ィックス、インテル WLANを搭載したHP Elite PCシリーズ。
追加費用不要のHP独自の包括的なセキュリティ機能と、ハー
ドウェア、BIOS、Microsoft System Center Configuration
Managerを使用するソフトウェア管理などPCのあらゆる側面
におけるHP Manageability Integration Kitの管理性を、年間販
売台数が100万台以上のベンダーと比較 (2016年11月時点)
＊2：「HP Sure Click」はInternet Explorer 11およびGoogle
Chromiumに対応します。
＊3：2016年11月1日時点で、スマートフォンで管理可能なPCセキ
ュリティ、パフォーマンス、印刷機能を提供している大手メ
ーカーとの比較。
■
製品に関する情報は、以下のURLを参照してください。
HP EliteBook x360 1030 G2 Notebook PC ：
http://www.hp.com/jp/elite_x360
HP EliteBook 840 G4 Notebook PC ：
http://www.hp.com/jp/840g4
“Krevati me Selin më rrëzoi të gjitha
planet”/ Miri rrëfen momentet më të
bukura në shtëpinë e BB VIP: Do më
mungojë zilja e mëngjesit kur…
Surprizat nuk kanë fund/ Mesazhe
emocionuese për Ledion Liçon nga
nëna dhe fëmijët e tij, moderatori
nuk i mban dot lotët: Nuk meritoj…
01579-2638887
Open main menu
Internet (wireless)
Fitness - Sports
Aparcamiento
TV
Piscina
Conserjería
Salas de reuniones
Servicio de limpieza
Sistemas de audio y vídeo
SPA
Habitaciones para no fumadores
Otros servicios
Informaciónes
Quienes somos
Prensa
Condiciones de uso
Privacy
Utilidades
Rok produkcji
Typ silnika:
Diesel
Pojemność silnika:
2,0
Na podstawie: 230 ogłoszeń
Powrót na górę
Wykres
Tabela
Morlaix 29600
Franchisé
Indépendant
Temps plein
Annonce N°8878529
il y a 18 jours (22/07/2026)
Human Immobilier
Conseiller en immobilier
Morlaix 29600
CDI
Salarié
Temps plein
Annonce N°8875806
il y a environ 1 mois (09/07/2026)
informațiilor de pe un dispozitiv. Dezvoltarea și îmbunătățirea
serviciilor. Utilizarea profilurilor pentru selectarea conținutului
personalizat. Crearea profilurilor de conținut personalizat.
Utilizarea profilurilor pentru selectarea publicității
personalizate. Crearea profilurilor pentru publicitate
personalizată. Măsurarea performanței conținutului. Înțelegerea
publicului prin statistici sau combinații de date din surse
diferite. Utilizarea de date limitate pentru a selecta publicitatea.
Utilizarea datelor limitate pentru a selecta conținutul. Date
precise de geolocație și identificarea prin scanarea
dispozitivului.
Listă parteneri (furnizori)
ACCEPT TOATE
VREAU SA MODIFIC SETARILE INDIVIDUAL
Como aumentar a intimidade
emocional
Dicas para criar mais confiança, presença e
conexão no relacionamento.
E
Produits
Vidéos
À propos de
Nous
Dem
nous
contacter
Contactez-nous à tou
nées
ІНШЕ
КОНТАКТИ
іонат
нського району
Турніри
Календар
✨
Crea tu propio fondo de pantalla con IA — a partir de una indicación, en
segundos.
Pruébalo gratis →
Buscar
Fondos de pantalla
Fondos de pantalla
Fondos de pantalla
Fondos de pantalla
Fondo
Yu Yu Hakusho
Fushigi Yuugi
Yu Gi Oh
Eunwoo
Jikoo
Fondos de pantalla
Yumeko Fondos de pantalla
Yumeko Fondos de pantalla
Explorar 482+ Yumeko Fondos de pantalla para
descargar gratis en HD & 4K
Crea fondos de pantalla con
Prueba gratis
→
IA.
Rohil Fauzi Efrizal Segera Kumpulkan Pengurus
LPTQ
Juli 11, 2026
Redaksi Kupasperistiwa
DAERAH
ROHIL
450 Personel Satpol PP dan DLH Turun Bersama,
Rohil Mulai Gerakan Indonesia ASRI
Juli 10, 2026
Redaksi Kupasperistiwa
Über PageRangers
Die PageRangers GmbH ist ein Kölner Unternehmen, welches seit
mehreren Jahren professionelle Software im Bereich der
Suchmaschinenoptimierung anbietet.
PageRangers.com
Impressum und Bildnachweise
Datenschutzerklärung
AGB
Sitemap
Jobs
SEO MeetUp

----------

# Written task
Arrange every line of text in the data above as a single JSON list of strings, with one string per line and blank lines left out.

# Answer
[
  "ィックス、インテル WLANを搭載したHP Elite PCシリーズ。",
  "追加費用不要のHP独自の包括的なセキュリティ機能と、ハー",
  "ドウェア、BIOS、Microsoft System Center Configuration",
  "Managerを使用するソフトウェア管理などPCのあらゆる側面",
  "におけるHP Manageability Integration Kitの管理性を、年間販",
  "売台数が100万台以上のベンダーと比較 (2016年11月時点)",
  "＊2：「HP Sure Click」はInternet Explorer 11およびGoogle",
  "Chromiumに対応します。",
  "＊3：2016年11月1日時点で、スマートフォンで管理可能なPCセキ",
  "ュリティ、パフォーマンス、印刷機能を提供している大手メ",
  "ーカーとの比較。",
  "■",
  "製品に関する情報は、以下のURLを参照してください。",
  "HP EliteBook x360 1030 G2 Notebook PC ：",
  "http://www.hp.com/jp/elite_x360",
  "HP EliteBook 840 G4 Notebook PC ：",
  "http://www.hp.com/jp/840g4",
  "“Krevati me Selin më rrëzoi të gjitha",
  "planet”/ Miri rrëfen momentet më të",
  "bukura në shtëpinë e BB VIP: Do më",
  "mungojë zilja e mëngjesit kur…",
  "Surprizat nuk kanë fund/ Mesazhe",
  "emocionuese për Ledion Liçon nga",
  "nëna dhe fëmijët e tij, moderatori",
  "nuk i mban dot lotët: Nuk meritoj…",
  "01579-2638887",
  "Open main menu",
  "Internet (wireless)",
  "Fitness - Sports",
  "Aparcamiento",
  "TV",
  "Piscina",
  "Conserjería",
  "Salas de reuniones",
  "Servicio de limpieza",
  "Sistemas de audio y vídeo",
  "SPA",
  "Habitaciones para no fumadores",
  "Otros servicios",
  "Informaciónes",
  "Quienes somos",
  "Prensa",
  "Condiciones de uso",
  "Privacy",
  "Utilidades",
  "Rok produkcji",
  "Typ silnika:",
  "Diesel",
  "Pojemność silnika:",
  "2,0",
  "Na podstawie: 230 ogłoszeń",
  "Powrót na górę",
  "Wykres",
  "Tabela",
  "Morlaix 29600",
  "Franchisé",
  "Indépendant",
  "Temps plein",
  "Annonce N°8878529",
  "il y a 18 jours (22/07/2026)",
  "Human Immobilier",
  "Conseiller en immobilier",
  "Morlaix 29600",
  "CDI",
  "Salarié",
  "Temps plein",
  "Annonce N°8875806",
  "il y a environ 1 mois (09/07/2026)",
  "informațiilor de pe un dispozitiv. Dezvoltarea și îmbunătățirea",
  "serviciilor. Utilizarea profilurilor pentru selectarea conținutului",
  "personalizat. Crearea profilurilor de conținut personalizat.",
  "Utilizarea profilurilor pentru selectarea publicității",
  "personalizate. Crearea profilurilor pentru publicitate",
  "personalizată. Măsurarea performanței conținutului. Înțelegerea",
  "publicului prin statistici sau combinații de date din surse",
  "diferite. Utilizarea de date limitate pentru a selecta publicitatea.",
  "Utilizarea datelor limitate pentru a selecta conținutul. Date",
  "precise de geolocație și identificarea prin scanarea",
  "dispozitivului.",
  "Listă parteneri (furnizori)",
  "ACCEPT TOATE",
  "VREAU SA MODIFIC SETARILE INDIVIDUAL",
  "Como aumentar a intimidade",
  "emocional",
  "Dicas para criar mais confiança, presença e",
  "conexão no relacionamento.",
  "E",
  "Produits",
  "Vidéos",
  "À propos de",
  "Nous",
  "Dem",
  "nous",
  "contacter",
  "Contactez-nous à tou",
  "nées",
  "ІНШЕ",
  "КОНТАКТИ",
  "іонат",
  "нського району",
  "Турніри",
  "Календар",
  "✨",
  "Crea tu propio fondo de pantalla con IA — a partir de una indicación, en",
  "segundos.",
  "Pruébalo gratis →",
  "Buscar",
  "Fondos de pantalla",
  "Fondos de pantalla",
  "Fondos de pantalla",
  "Fondos de pantalla",
  "Fondo",
  "Yu Yu Hakusho",
  "Fushigi Yuugi",
  "Yu Gi Oh",
  "Eunwoo",
  "Jikoo",
  "Fondos de pantalla",
  "Yumeko Fondos de pantalla",
  "Yumeko Fondos de pantalla",
  "Explorar 482+ Yumeko Fondos de pantalla para",
  "descargar gratis en HD & 4K",
  "Crea fondos de pantalla con",
  "Prueba gratis",
  "→",
  "IA.",
  "Rohil Fauzi Efrizal Segera Kumpulkan Pengurus",
  "LPTQ",
  "Juli 11, 2026",
  "Redaksi Kupasperistiwa",
  "DAERAH",
  "ROHIL",
  "450 Personel Satpol PP dan DLH Turun Bersama,",
  "Rohil Mulai Gerakan Indonesia ASRI",
  "Juli 10, 2026",
  "Redaksi Kupasperistiwa",
  "Über PageRangers",
  "Die PageRangers GmbH ist ein Kölner Unternehmen, welches seit",
  "mehreren Jahren professionelle Software im Bereich der",
  "Suchmaschinenoptimierung anbietet.",
  "PageRangers.com",
  "Impressum und Bildnachweise",
  "Datenschutzerklärung",
  "AGB",
  "Sitemap",
  "Jobs",
  "SEO MeetUp"
]